An attempt by PC developer Digital Homicide to sue games critic Jim Sterling has been thrown out of court.
The studio had tried to sue Sterling, whose real name is James Stanton, for $10m after his scathing assessment of Steam release Slaughtering Grounds. All manner of accusations were thrown Sterling's way, including that he was guilty of libel, slander and even assault, as well as collusion with Valve.
Digital Homicide even went as far as to try and sue 100 Steam users who had left negative reviews for the game – a move that saw the studio dropped from the PC platform entirely.
That [the case] got as far as it did, went on for as long as it did, is atrocious – especially when this is a case that amounts to a game developer wanting to silence a game critic,” Sterling said.
I personally viewed, and still view, the lawsuit as an attempted attack on my freedom to do my legally protected job. I personally perceive it as an attack launched by a man who is unable to deal with criticism in a reasonable fashion and has sought to blame me, continuously, for his failures.

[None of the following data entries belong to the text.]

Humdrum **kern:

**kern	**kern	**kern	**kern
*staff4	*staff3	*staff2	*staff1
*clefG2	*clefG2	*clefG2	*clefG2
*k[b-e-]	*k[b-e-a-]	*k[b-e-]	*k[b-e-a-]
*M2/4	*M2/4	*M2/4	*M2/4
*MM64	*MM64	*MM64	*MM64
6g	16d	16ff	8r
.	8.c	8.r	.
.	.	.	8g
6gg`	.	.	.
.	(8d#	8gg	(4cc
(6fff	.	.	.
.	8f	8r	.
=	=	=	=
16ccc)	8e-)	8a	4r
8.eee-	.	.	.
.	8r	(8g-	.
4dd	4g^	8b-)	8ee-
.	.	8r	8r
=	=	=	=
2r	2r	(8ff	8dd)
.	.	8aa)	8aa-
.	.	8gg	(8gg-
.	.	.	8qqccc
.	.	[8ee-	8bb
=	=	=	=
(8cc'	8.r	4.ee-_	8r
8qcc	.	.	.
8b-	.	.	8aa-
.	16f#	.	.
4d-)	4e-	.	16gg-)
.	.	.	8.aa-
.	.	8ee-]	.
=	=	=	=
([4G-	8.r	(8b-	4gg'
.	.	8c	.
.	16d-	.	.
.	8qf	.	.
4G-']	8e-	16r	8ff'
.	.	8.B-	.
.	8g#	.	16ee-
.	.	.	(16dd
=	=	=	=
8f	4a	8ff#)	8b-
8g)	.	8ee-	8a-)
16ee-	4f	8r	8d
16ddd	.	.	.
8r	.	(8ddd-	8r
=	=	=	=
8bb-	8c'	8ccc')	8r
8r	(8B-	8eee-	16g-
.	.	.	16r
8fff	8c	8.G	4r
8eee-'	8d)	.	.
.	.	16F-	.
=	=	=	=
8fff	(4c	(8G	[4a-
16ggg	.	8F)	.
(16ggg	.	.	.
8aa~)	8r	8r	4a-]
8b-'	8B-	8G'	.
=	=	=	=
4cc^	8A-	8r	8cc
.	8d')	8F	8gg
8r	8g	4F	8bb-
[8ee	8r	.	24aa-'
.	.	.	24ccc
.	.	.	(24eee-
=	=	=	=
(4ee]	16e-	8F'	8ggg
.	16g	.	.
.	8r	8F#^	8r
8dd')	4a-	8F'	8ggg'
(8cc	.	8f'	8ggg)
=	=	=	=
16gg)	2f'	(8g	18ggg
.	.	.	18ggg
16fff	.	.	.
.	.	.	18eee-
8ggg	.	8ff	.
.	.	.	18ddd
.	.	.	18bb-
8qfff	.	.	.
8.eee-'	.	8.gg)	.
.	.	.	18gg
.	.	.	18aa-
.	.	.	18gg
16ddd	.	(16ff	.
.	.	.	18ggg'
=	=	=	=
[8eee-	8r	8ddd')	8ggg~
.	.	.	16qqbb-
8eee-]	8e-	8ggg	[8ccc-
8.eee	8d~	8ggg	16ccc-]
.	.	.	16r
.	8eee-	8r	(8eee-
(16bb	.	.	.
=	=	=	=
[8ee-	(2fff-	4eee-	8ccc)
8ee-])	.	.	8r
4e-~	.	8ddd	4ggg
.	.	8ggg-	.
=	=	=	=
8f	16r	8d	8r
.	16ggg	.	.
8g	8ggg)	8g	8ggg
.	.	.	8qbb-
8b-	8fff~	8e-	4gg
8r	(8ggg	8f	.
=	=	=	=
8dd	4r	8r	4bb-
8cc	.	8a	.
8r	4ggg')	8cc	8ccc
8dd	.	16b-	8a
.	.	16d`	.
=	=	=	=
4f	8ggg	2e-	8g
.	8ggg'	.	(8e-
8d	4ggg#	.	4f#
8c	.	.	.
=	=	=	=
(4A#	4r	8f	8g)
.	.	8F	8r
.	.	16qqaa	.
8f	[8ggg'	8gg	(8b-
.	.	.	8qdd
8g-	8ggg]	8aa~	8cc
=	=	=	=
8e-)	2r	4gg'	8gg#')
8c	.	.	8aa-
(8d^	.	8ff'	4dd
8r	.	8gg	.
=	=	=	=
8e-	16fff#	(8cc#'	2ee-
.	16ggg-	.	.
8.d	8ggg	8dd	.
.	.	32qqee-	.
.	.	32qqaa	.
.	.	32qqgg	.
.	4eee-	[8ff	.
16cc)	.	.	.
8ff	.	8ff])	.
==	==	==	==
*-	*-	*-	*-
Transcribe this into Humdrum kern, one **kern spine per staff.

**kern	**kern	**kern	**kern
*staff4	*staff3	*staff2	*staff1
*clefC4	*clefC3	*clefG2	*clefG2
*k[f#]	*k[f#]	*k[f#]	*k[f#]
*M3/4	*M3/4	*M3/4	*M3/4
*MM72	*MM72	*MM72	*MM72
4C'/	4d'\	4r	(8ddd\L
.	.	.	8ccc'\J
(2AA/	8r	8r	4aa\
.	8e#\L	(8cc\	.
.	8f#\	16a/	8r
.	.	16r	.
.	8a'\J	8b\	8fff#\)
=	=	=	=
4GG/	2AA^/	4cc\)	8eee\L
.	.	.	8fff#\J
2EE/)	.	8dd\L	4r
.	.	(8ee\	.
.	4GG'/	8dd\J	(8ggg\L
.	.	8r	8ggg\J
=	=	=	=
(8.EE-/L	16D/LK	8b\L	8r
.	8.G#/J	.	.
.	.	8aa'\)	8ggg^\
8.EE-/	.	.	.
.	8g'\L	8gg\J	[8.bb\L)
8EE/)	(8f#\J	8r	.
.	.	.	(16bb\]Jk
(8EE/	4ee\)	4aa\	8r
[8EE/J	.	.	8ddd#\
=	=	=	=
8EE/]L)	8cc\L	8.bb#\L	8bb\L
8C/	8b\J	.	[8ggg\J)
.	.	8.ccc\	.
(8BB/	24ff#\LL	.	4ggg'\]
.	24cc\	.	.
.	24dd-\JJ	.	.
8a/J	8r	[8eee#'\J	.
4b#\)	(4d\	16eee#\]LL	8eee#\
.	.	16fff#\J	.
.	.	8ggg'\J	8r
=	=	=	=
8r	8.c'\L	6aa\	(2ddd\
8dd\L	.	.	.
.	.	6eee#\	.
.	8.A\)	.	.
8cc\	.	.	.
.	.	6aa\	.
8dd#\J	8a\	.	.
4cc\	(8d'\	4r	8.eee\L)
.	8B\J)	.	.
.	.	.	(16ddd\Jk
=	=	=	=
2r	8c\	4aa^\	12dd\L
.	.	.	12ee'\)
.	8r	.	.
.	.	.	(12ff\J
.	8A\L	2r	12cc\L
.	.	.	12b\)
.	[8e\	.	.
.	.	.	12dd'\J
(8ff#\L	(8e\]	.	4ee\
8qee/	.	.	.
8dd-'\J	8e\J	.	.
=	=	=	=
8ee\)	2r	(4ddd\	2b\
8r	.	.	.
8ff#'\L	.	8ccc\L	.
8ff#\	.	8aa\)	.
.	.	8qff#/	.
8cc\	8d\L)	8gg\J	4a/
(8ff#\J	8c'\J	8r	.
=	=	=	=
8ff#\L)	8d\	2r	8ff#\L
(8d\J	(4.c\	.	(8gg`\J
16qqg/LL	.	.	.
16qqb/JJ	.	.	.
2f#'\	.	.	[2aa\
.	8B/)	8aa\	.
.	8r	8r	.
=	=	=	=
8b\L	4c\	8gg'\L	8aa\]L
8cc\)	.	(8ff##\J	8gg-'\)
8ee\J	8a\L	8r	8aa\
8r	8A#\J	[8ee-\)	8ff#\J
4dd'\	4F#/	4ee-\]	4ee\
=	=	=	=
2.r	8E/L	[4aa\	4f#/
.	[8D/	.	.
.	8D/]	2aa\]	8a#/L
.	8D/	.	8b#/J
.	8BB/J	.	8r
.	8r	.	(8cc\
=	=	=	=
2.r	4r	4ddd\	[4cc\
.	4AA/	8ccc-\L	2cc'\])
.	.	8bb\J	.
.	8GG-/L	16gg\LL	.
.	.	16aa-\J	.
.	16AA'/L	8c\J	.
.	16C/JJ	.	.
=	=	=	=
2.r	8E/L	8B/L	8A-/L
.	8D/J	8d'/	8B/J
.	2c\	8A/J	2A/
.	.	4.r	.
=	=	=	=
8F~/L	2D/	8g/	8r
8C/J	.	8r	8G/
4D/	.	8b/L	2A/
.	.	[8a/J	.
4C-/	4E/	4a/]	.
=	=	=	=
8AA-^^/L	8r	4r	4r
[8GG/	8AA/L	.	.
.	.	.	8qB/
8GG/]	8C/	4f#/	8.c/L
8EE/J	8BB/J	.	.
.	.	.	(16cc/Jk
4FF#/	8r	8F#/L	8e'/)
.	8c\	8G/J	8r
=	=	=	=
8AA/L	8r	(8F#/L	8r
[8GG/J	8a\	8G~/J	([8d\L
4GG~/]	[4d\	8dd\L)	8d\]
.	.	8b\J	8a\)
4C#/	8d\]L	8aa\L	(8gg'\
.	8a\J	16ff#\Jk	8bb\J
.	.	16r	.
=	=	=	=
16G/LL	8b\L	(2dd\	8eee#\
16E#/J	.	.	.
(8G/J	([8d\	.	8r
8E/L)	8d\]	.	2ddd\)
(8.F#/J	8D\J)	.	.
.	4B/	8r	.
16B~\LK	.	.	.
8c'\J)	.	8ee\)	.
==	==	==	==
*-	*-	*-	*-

There is no conspiracy. There is no orchestrated terror campaign. There is simply what there has always been – one random critic in a sea of them having a stupid fight with a pair of brothers who don't make a lot of sense and whose claims have a strained relationship with reality.
Many will have come here expecting humor or laughter, but I want to make it quite clear that I do not find this lawsuit funny in the slightest. Even getting the result I wanted is bittersweet, as it's the result to a situation that should never have occurred – a distasteful situation that fills me with surrogate embarrassment for the man who filed it.
I find this lawsuit disgusting. It was and it is and it shall forever be disgusting.
P.S. I did not enjoy playing The Slaughtering Grounds very much.”